Comfort_logo2This book is based on workshops I give on business planning, many as part of the Deutsche Bank Awards for Creative Enterprise.  For some 12 years, the workshops and follow up one-to-one sessions have been increasingly popular, in part I think because I don’t try to persuade creative people to become businesswomen or men in the traditional mould.  Rather, my aim is to equip them with enough insight and know-how so they can be business-like when they need to be, and thus continue doing what they love – and make a good living from it.

Who Needs a Proper Job Anyway? follows the same theme, adding a little more detail as to context, intention and meaning, all delivered with a pinch of what I like to call “business anarchy”, because in my view the way we’ve been doing business has to change now, to stop exploiting and to start caring.

As someone possibly already engaged with the world outside College – or about to be – the reader will need to consider to what extent they will be actively co-creating our collective future, so there is a brief overview of some of the challenges ahead: energy shortage, climate change, pollution, water wars, food scarcity, leaving something of the planet intact for future generations, and the continuing rich:poor divide as the Earth’s population looks set to hit 9 billion in a few years’ time.  The challenge is made: how will your business or project address these issues and grasp the opportunities they undoubtedly present?

Having provided a context, the book goes on to consider our relationship with money, the reasons we work, and the vital role of creativity in an increasingly mechanised world.  It considers the realities (and impacts on us) of The Job, a recent phenomenon established to serve the “dark satanic mills” of the Industrial Revolution; it suggests alternatives, including the portfolio career, now known as a /career.

The main body of the book deals with setting up a creative, innovative and/or entrepreneurial business or project, based very much on a Business Plan approach.  Business Plans are often preoccupied with beating “the competition”, penetrating markets, defending positions, and other adversarial approaches to making millions, using language redolent of a war zone.  My approach is different.  It starts by looking at what real needs are out there, how we could satisfy them, and balances inspiration and imagination on the one hand, with deliverability and robust business sense on the other.  Both are essential if we are to establish an enterprise that enables us to continue our passion, successfully and sustainably!

Who Needs a Proper Job Anyway? considers what the reader brings to the world, the real nature of marketing, effective ways of connecting with identified markets, the logistics – nitty gritty – of running a business, working out costs and the revenue needed to cover them, timetabling, and financial management.  Finally, it discusses attitudes, self-management, how it feels to be doing this stuff, looking after yourself in the hurly burly of business, and the great value of curiosity.
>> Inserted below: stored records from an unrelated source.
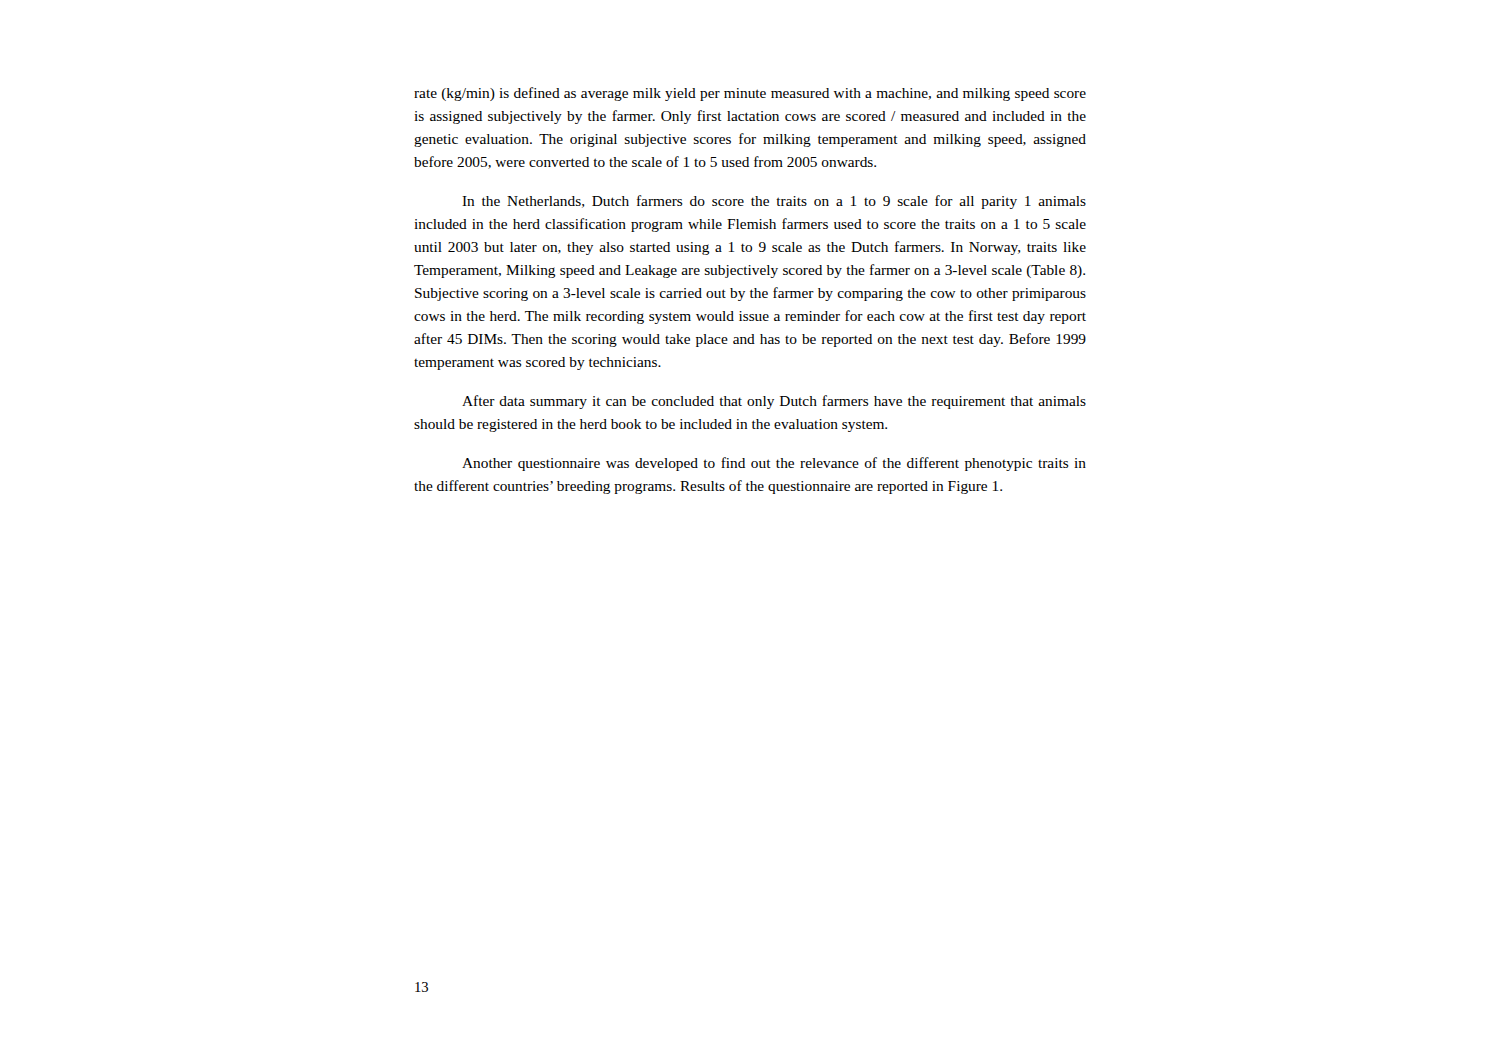rate (kg/min) is defined as average milk yield per minute measured with a machine, and milking speed score is assigned subjectively by the farmer. Only first lactation cows are scored / measured and included in the genetic evaluation. The original subjective scores for milking temperament and milking speed, assigned before 2005, were converted to the scale of 1 to 5 used from 2005 onwards.
In the Netherlands, Dutch farmers do score the traits on a 1 to 9 scale for all parity 1 animals included in the herd classification program while Flemish farmers used to score the traits on a 1 to 5 scale until 2003 but later on, they also started using a 1 to 9 scale as the Dutch farmers. In Norway, traits like Temperament, Milking speed and Leakage are subjectively scored by the farmer on a 3-level scale (Table 8). Subjective scoring on a 3-level scale is carried out by the farmer by comparing the cow to other primiparous cows in the herd. The milk recording system would issue a reminder for each cow at the first test day report after 45 DIMs. Then the scoring would take place and has to be reported on the next test day. Before 1999 temperament was scored by technicians.
After data summary it can be concluded that only Dutch farmers have the requirement that animals should be registered in the herd book to be included in the evaluation system.
Another questionnaire was developed to find out the relevance of the different phenotypic traits in the different countries’ breeding programs. Results of the questionnaire are reported in Figure 1.
13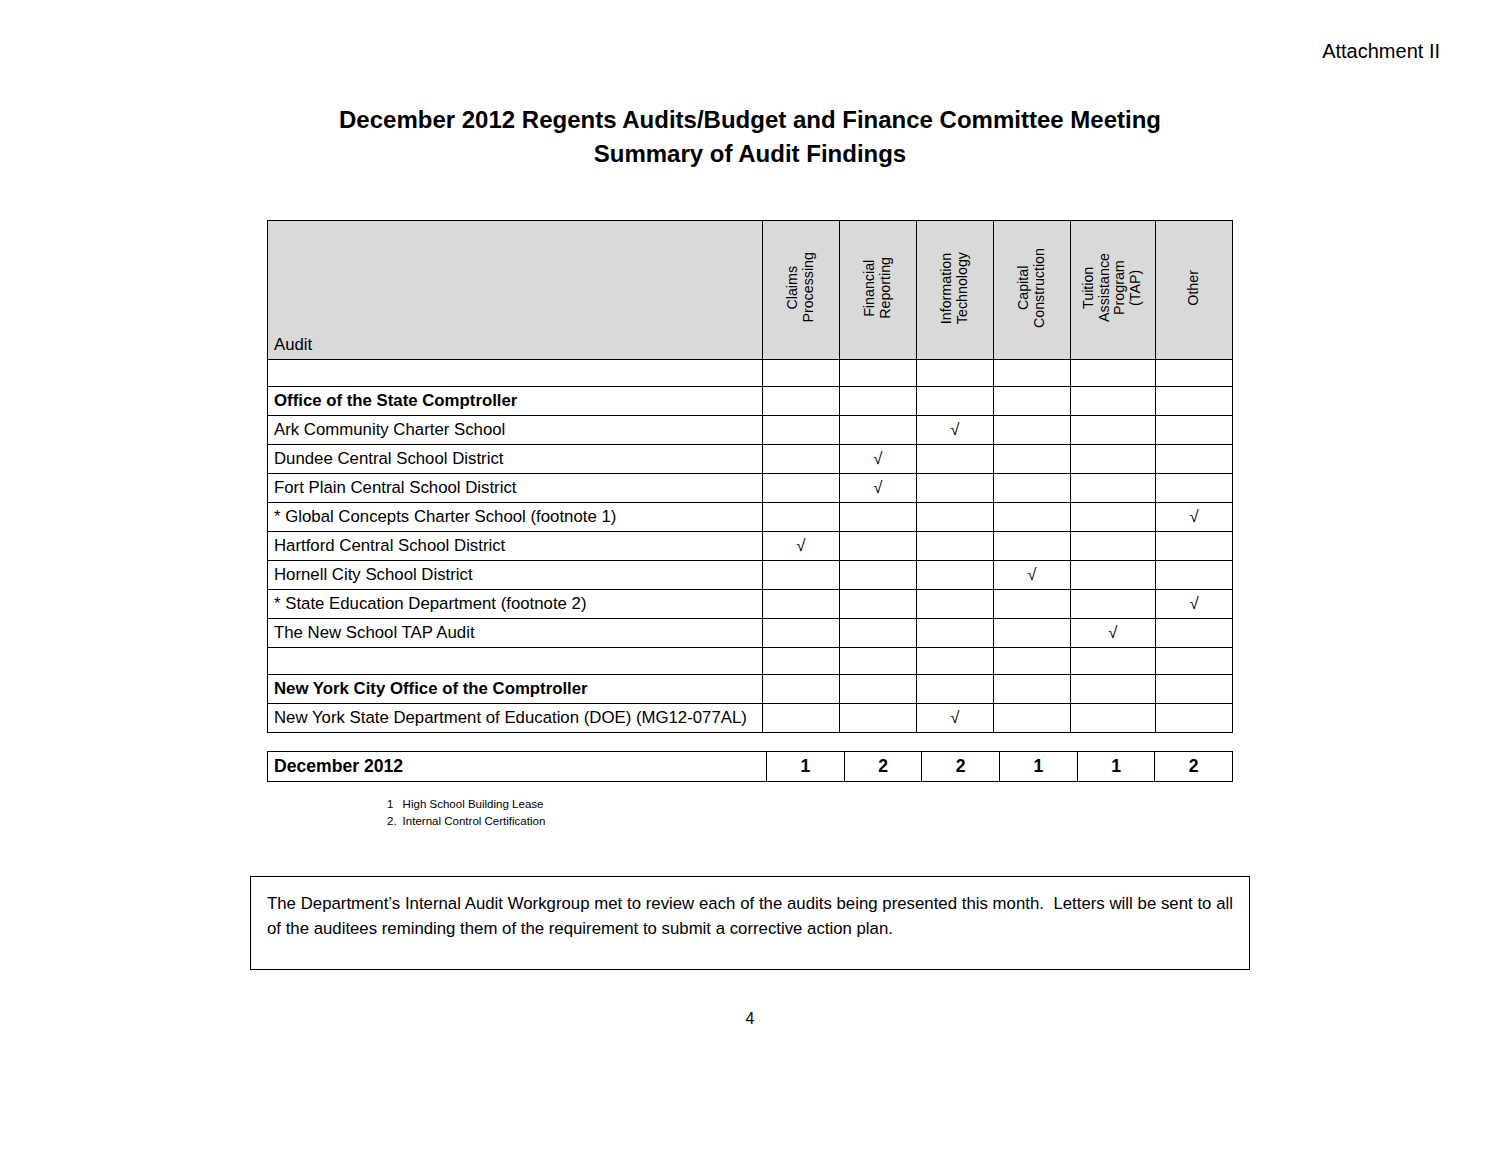Attachment II
December 2012 Regents Audits/Budget and Finance Committee Meeting
Summary of Audit Findings
| Audit | Claims Processing | Financial Reporting | Information Technology | Capital Construction | Tuition Assistance Program (TAP) | Other |
| --- | --- | --- | --- | --- | --- | --- |
| Office of the State Comptroller | | | | | | |
| Ark Community Charter School | | | √ | | | |
| Dundee Central School District | | √ | | | | |
| Fort Plain Central School District | | √ | | | | |
| * Global Concepts Charter School (footnote 1) | | | | | | √ |
| Hartford Central School District | √ | | | | | |
| Hornell City School District | | | | √ | | |
| * State Education Department (footnote 2) | | | | | | √ |
| The New School TAP Audit | | | | | √ | |
| New York City Office of the Comptroller | | | | | | |
| New York State Department of Education (DOE) (MG12-077AL) | | | √ | | | |
| December 2012 | 1 | 2 | 2 | 1 | 1 | 2 |
| 1 | High School Building Lease |
| 2. | Internal Control Certification |
The Department’s Internal Audit Workgroup met to review each of the audits being presented this month. Letters will be sent to all of the auditees reminding them of the requirement to submit a corrective action plan.
4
Fundamentally, Who Needs a Proper Job Anyway? is aimed at those who are prepared to challenge the status quo, to abandon convention, and to harness their unique talents and passions to making a difference on a planet in distress.  By way of encouragement, there are case studies of those who continue to do what they love most and find fulfilment and purpose in so doing.

There is a Foreword by Arnold Schwartzman OBE, Oscar-winning film director and designer, and an endorsement by Vivienne Westwood.  I am currently looking for the right publisher for this unique book.